La administración del
espacio comienza antes de salir de Venezuela. Escasamente se lleva lo
imprescindible, se viaja con lo mínimo y un poco menos con el fin de asegurar
que quepa lo que habrán de traer de regreso. Las maletas de los venezolanos son
la mejor campaña en contra del totalitarismo, la mayor evidencia del absoluto
fracaso del modelo. Lo saben los amigos de los países de acogida de los más de
2.800.000 venezolanos esparcidos en más de 90 países y en más de 400 ciudades
en todo el mundo, que ayudan a llenar esas maletas de medicinas, alimentos,
desodorantes, hojillas de afeitar y que pueden certificar que en ellas viajan
la solución a los problemas, en algunos casos de vida o muerte, de ciudadanos
venezolanos. Lo saben los farmacéuticos que se han convertido en aliados de la
vida en esos países y ciudades y lo sabe el personal de seguridad de puertos y
aeropuertos que abren las maletas de los venezolanos. También lo conocen
quienes roban o quienes cobran para “dejar” pasar la esperanza empaquetada.
En ellas viajan las
medicinas para uso personal y las de quienes padecen enfermedades crónicas, en
cantidades suficientes para hacer frente a una escasez creciente secuela de la
guerra que el gobierno ha declarado a las farmacéuticas, empresas a las que
adeuda cerca de 5.000 millones de dólares. Esperan pacientemente en la
habitación o el lobby del hotel por personas que no conocen y que a última hora
llevan las medicinas que ha solicitado algún familiar. La cooperación y las
redes que teje la democracia y las libertades se sostienen pese a la capacidad
destructiva del ser humano que define al socialismo y que convierte la
interacción humana en un “sálvese quien pueda”.

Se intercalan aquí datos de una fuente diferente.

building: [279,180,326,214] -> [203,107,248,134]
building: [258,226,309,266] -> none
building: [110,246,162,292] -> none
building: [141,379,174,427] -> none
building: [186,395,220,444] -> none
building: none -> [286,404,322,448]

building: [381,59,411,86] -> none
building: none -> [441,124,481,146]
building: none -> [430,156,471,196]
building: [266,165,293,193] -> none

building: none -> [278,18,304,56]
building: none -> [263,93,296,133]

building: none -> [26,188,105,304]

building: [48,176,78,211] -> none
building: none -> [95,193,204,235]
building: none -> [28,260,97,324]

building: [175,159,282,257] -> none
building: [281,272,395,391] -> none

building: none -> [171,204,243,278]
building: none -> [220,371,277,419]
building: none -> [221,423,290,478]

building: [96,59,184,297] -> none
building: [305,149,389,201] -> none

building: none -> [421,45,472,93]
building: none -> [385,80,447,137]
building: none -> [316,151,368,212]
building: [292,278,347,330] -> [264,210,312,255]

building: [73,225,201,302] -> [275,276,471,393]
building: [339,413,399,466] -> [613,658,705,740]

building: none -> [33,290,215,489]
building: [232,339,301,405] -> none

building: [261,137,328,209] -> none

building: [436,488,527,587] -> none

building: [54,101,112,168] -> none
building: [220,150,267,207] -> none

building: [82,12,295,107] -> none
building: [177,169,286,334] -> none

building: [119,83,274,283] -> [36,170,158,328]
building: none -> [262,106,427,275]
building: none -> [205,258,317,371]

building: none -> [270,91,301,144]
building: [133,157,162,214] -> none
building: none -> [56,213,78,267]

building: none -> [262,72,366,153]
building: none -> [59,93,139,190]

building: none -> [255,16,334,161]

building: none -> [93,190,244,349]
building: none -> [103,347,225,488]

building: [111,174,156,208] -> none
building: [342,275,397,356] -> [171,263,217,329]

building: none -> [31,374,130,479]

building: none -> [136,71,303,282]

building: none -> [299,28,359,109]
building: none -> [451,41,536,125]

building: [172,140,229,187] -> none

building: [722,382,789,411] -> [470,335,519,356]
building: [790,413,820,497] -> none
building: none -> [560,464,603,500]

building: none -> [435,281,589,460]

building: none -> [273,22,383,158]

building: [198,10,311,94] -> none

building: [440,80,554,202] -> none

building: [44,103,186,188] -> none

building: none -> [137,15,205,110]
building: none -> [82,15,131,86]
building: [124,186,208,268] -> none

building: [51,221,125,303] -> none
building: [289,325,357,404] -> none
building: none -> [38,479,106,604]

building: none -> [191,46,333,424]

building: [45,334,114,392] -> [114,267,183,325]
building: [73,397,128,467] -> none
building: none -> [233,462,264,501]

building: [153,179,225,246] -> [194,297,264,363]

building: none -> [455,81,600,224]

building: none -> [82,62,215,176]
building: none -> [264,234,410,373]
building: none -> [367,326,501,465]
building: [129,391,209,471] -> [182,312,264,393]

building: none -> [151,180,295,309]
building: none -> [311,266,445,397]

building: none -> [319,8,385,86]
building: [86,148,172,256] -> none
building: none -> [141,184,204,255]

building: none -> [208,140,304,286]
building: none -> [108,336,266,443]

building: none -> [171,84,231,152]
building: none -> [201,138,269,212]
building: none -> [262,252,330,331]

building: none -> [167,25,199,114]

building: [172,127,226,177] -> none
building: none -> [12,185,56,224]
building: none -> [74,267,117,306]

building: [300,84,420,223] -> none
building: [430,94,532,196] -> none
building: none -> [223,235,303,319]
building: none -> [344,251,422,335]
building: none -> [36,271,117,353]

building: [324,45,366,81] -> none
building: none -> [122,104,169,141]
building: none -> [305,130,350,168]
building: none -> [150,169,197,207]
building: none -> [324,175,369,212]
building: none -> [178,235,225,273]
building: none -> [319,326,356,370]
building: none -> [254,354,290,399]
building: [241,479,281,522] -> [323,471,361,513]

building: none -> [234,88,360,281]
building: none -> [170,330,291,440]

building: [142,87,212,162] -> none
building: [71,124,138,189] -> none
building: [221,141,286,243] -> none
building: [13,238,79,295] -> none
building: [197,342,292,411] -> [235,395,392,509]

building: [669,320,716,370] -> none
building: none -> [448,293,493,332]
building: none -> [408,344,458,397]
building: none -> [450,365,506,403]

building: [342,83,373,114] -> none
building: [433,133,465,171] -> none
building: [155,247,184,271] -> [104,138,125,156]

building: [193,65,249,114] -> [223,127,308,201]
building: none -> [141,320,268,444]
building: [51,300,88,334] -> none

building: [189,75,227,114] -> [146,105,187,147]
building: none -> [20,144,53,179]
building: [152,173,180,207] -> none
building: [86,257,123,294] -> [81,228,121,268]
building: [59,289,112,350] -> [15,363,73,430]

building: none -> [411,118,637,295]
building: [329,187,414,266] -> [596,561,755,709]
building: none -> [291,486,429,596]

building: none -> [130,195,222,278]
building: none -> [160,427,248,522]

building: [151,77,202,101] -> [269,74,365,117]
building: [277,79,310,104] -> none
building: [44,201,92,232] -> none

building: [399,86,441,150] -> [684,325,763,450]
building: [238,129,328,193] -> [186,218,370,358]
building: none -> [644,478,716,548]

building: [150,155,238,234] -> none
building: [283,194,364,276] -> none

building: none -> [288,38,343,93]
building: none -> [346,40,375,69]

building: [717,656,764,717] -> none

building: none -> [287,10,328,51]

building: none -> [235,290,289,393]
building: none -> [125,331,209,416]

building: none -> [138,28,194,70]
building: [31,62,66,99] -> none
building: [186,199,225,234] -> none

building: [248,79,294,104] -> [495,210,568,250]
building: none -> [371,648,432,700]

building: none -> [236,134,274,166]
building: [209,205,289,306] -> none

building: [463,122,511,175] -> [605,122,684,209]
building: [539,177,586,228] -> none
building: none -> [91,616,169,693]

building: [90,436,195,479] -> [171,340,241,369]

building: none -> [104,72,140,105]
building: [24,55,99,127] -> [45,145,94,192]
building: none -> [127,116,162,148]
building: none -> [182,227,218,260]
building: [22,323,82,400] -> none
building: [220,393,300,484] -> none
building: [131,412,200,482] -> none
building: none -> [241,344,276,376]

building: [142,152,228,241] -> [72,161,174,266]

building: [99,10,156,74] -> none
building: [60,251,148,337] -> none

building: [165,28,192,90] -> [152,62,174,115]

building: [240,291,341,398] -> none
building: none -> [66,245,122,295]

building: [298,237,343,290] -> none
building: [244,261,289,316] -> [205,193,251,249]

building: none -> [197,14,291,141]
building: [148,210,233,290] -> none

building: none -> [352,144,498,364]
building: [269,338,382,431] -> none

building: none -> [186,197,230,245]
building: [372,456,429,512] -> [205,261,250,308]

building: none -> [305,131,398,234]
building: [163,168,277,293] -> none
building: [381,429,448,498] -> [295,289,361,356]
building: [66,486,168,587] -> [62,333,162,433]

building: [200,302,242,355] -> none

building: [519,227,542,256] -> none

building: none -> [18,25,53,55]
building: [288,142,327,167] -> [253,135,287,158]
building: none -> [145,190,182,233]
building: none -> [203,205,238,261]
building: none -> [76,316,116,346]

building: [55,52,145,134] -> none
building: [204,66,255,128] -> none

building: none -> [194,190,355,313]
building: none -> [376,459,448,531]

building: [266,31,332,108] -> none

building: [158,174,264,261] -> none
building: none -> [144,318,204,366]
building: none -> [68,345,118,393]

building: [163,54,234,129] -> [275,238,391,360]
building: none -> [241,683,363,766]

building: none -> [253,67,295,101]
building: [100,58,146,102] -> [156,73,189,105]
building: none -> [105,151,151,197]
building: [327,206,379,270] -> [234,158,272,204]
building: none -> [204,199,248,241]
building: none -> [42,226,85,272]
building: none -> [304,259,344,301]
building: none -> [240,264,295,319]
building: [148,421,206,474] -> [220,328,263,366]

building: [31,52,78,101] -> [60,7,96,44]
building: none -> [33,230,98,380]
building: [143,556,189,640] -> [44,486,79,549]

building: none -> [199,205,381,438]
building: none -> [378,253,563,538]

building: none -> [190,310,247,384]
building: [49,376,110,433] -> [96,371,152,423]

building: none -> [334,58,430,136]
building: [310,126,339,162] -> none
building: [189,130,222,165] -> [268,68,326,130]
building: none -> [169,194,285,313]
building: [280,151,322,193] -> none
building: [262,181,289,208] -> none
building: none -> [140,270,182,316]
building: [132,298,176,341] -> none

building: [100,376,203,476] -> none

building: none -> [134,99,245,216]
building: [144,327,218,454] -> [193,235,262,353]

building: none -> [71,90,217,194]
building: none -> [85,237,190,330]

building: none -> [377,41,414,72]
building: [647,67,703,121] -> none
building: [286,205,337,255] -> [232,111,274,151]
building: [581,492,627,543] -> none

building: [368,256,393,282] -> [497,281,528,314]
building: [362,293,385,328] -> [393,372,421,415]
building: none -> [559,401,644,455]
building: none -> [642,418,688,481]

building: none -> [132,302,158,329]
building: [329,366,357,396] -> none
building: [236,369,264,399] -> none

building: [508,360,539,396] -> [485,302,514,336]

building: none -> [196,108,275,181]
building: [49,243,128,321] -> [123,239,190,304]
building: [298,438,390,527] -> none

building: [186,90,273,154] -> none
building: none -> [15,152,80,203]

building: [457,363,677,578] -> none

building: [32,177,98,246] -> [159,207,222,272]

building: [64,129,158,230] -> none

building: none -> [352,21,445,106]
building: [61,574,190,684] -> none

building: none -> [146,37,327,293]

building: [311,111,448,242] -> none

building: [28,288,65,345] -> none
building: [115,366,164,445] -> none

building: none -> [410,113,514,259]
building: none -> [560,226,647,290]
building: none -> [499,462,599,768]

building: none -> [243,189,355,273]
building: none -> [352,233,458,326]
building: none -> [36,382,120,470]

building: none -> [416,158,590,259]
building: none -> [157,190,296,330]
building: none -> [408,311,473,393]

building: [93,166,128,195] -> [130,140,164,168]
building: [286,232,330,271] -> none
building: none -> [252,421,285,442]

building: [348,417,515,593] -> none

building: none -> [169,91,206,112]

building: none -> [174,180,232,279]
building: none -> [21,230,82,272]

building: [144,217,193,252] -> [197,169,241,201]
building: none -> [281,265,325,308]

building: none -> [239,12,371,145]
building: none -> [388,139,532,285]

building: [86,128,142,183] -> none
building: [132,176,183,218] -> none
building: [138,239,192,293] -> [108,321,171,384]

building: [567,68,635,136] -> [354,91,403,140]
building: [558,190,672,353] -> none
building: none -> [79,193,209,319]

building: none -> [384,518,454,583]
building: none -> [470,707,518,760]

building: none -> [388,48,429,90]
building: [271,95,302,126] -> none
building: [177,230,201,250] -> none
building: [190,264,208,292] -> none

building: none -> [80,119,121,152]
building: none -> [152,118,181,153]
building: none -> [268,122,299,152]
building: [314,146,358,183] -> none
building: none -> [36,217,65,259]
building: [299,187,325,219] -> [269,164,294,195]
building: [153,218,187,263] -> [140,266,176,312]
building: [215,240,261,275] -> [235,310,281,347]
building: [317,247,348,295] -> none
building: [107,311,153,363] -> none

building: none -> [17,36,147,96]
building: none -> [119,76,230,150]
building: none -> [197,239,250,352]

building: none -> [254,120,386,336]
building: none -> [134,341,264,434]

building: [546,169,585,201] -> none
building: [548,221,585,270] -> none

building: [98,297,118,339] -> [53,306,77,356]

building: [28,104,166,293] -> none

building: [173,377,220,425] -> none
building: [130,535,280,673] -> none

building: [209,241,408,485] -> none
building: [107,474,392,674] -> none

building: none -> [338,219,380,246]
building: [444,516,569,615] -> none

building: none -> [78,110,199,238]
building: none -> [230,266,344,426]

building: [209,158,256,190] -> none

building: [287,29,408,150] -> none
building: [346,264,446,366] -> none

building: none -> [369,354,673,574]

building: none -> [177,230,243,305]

Además de las medicinas, los
espacios de las maletas se llenan con arroz, azúcar, caraotas, papel higiénico,
repuestos para vehículos o para equipos médicos e insumos odontológicos. Como
la tía Victoria, muchos viajeros se maravillan cuando ven en tiendas y
supermercados los anaqueles repletos de una gran diversidad de productos.
Quienes nacieron en democracia comienzan a añorar y recordar que así era antes
en Venezuela. Los familiares y amigos en todo el mundo han aprendido que en
aquellos países en los que hay democracia y libertad se llenan las maletas para
atender el hambre que provoca el socialismo. Los viajeros y sus maletas han
aprendido que las dictaduras y totalitarismos, en particular los socialistas,
crean el hambre que la democracia y las libertades conjuran.